ESTRATTO SCELTO
* * *

PULP: Il secondo elemento che spezza l’uniformità dell’estetica di Cannon è la virata sul rosso di alcune tavole, di regola bianco e nero. Qual è il senso di questa scelta?
LL: Come le gazze ladre, il rosso compare quando la protagonista è arrabbiata. Il mio libro è soprattutto un’esplorazione del ruolo che la rabbia gioca nella nostra vita. Il rosso appare anche quando qualcuno sta guardando un vecchio film horror in videocassetta. Scrivendo Cannon mi sono innamorata dell’horror e negli anni che ho impiegato a realizzare il libro mi sono resa conto che il genere non lesina le allegorie. Il body horror e la violenza sono usati per esplorare temi delicati come i traumi e il lutto e lo fanno in modi che spesso approdano all’isteria fino a sfociare nella comicità e nel trash. Credo sia questo aspetto dell’horror che piace a molti spettatori. Credo che allo stesso modo la rabbia si manifesti talvolta in maniera isterica, a quel punto quando una persona perde il controllo diventa comica o addirittura ridicola. L’isteria è il collegamento tra la rabbia e l’orrore che io rappresento con il colore rosso.
PULP: Il 2025 è stato un’ottima annata per il genere horror che sembra stia tornando attuale in quanto racconta qualcosa della nostra società. Che ne pensi?
LL: Sono d’accordo. Credo che abbiamo fame di storie che confermano la nostra esperienza del mondo che ultimamente è diventata terrificante. Forse lo è sempre stata ma negli ultimi anni lo è di più, e trovo conferme di questo quando vedo la paura affrontata in maniera creativa.
PULP: Un altro aspetto che colpisce nel tuo fumetto è il ruolo dei nastri di auto rilassamento. Uno dei personaggi principali l’ascolta in cuffia mentre sta correndo, talvolta in parallelo con le scene di sesso. Qual è il significato di questa scelta?

* * *

DATI FORNITI
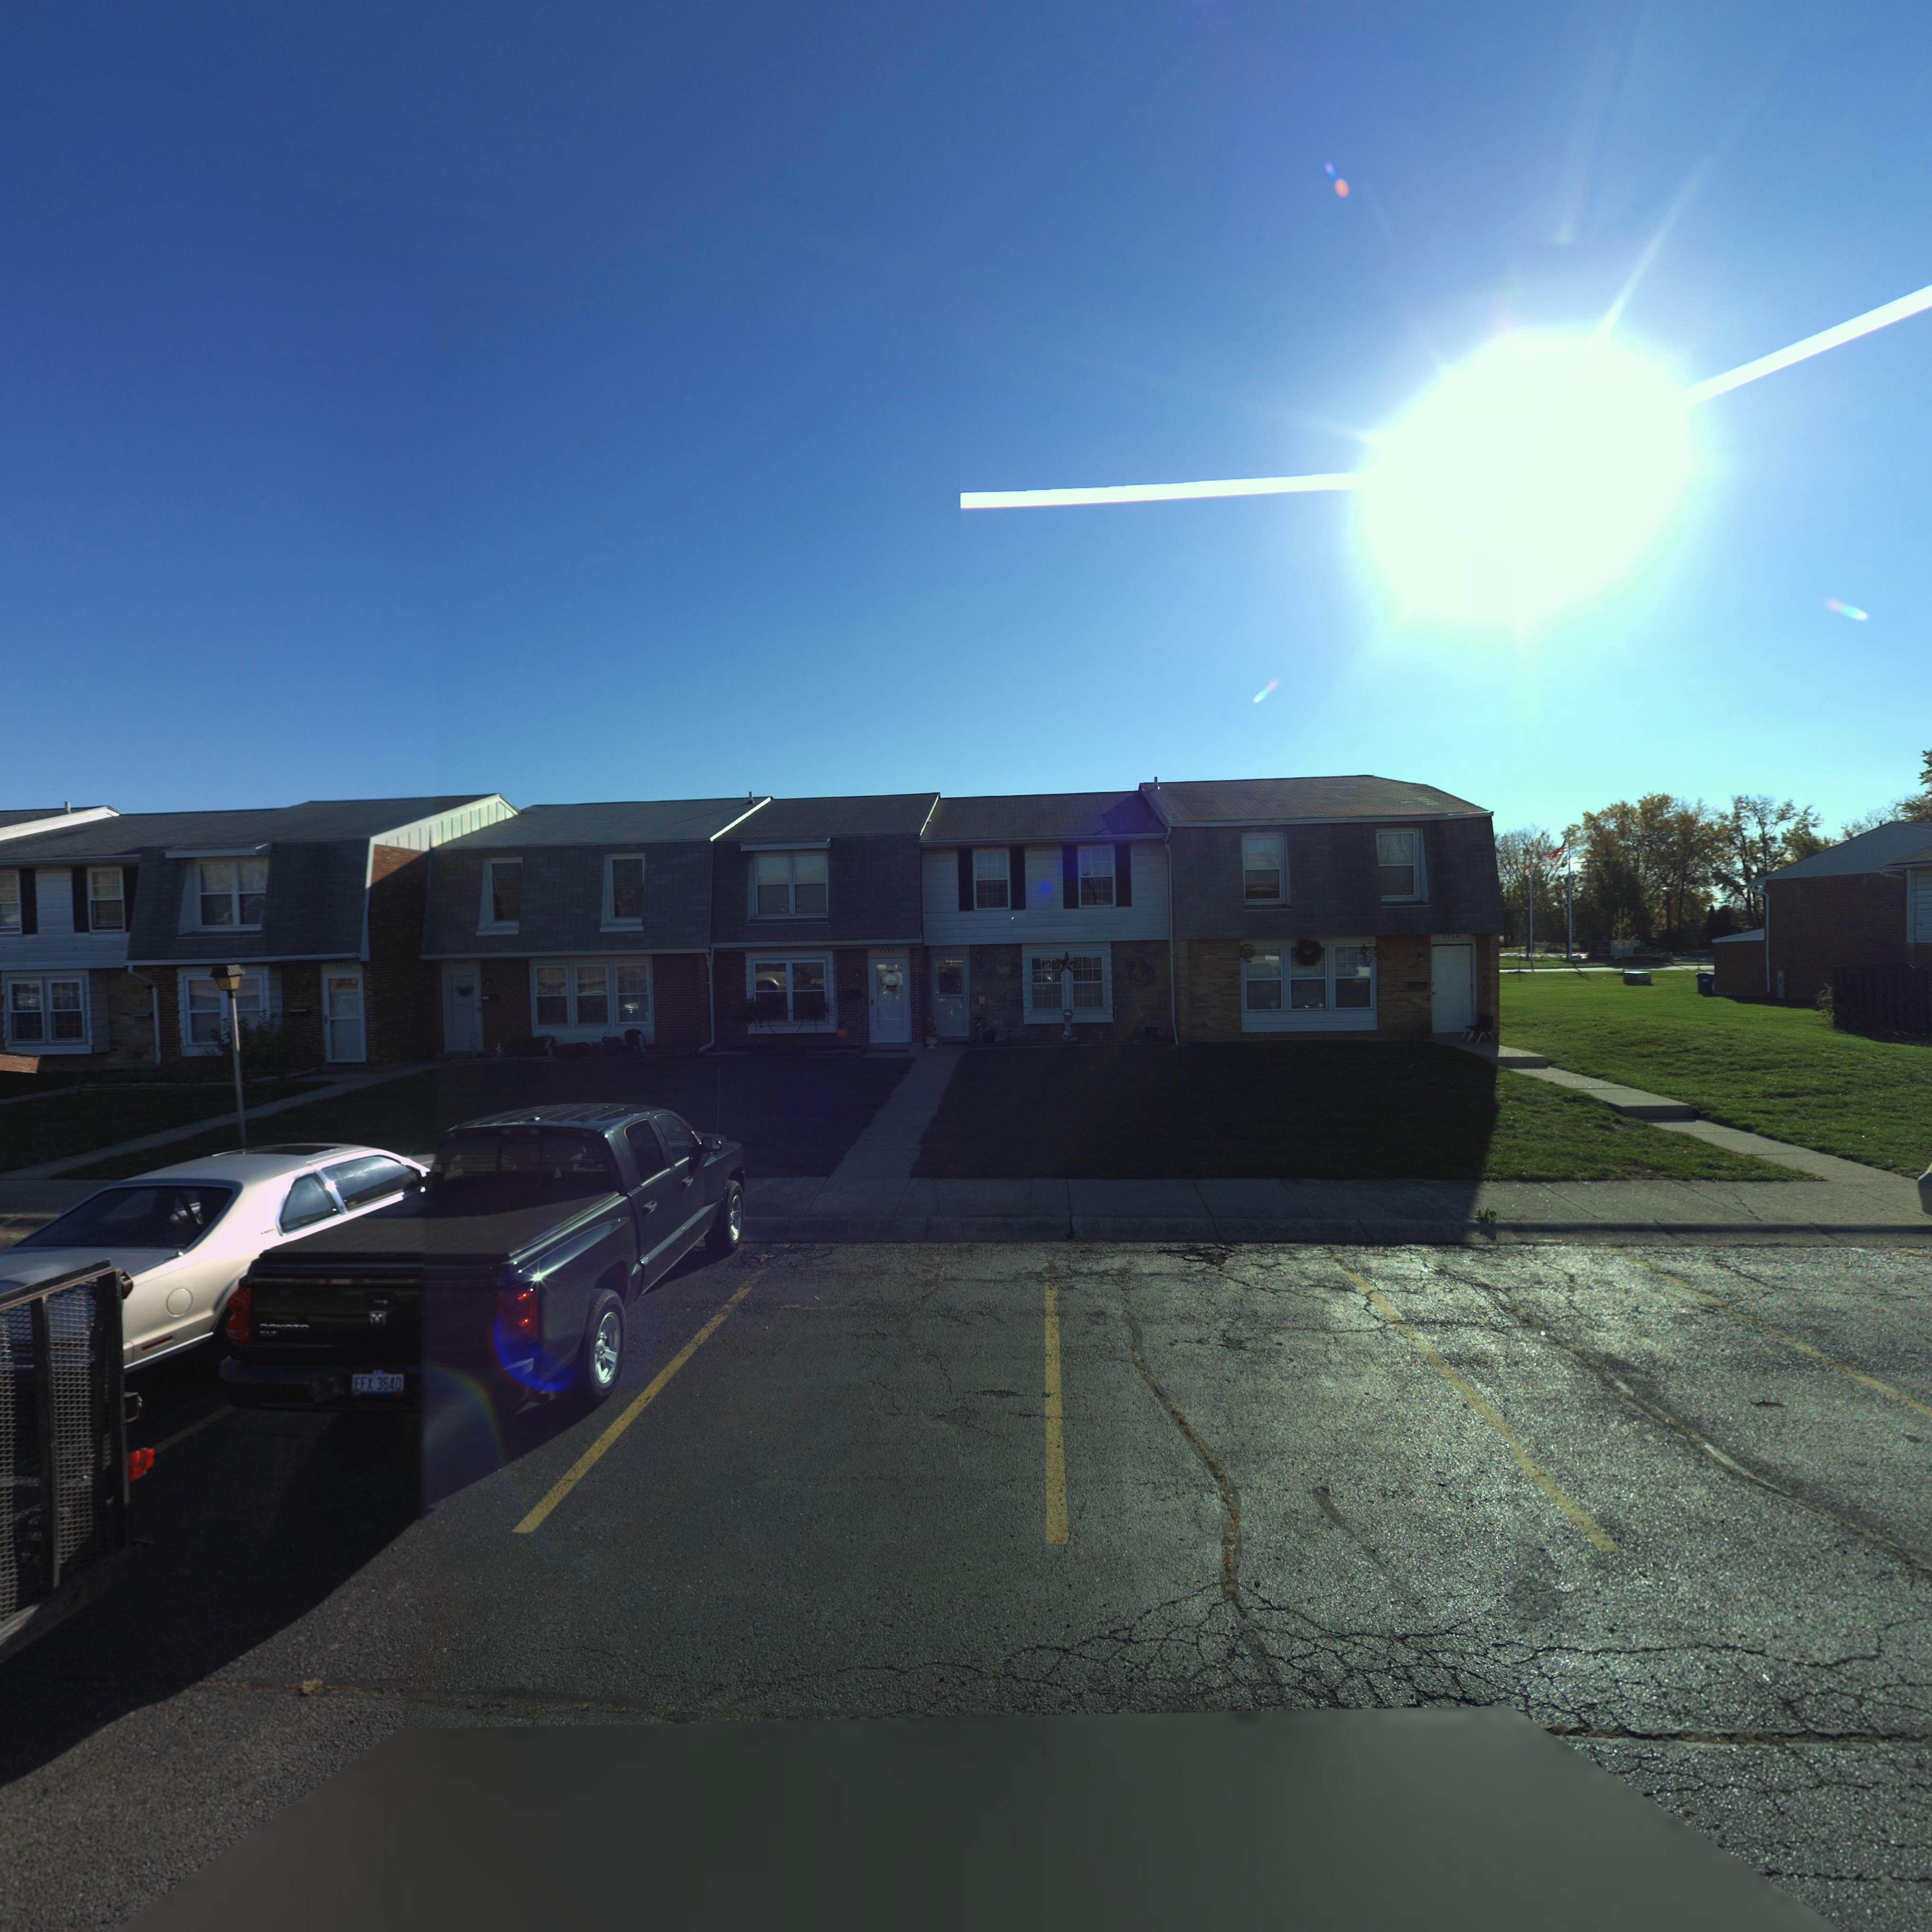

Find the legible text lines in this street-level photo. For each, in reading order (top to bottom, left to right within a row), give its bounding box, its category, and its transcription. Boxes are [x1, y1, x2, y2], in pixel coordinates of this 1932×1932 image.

* * *

ISTRUZIONI
• 1. In una-tre frasi, spiega perché, secondo l'intervista su Cannon, l'autrice usa il rosso sia quando la protagonista è arrabbiata sia quando qualcuno guarda un vecchio film horror.
• 2. Nell'intervista su Cannon, di che colori sono di regola le tavole?
• 3. Prosegui l'intervista su Cannon da dove si ferma.

RISPOSTE
• 1. Per l'autrice l'isteria unisce rabbia e orrore: l'horror affronta temi delicati come traumi e lutto in modi che approdano all'isteria, fino alla comicità e al trash. Allo stesso modo la rabbia a volte si manifesta in maniera isterica e chi perde il controllo diventa comico o ridicolo. Il rosso rappresenta questo collegamento.

• 2. In bianco e nero.

• 3.
LL: Qualche volta ho usato questo parallelo con le scene di sesso. Credo che il ruolo del nastro sia di incoraggiare l’ascoltatore a calarsi nel proprio corpo. Ironicamente, alcune delle scene di sesso sono piuttosto cerebrali e poco, come dire, incarnate. Penso che i nastri abbiano due funzioni: una è di mostrare che la protagonista sta facendo di tutto per gestire sé stessa prima di rendersi conto che la gestione di sé potrebbe non essere la migliore delle risposte. L’altra funzione è quella di uno strumento che salda le scene tra di loro. In questo graphic novel ho davvero voluto sfidare me stessa nella scrittura di diverse scene, con diversi personaggi, che si svolgono nello stesso frangente temporale. Rendere questo in un fumetto può essere difficile ma volevo proprio raccontare in parallelo ciò che i diversi personaggi stavano passando nello stesso momento e come ciò influenzasse le loro interazioni.
PULP: Abbiamo sostituito la cura di sé con la gestione di sé o siamo sempre stati così?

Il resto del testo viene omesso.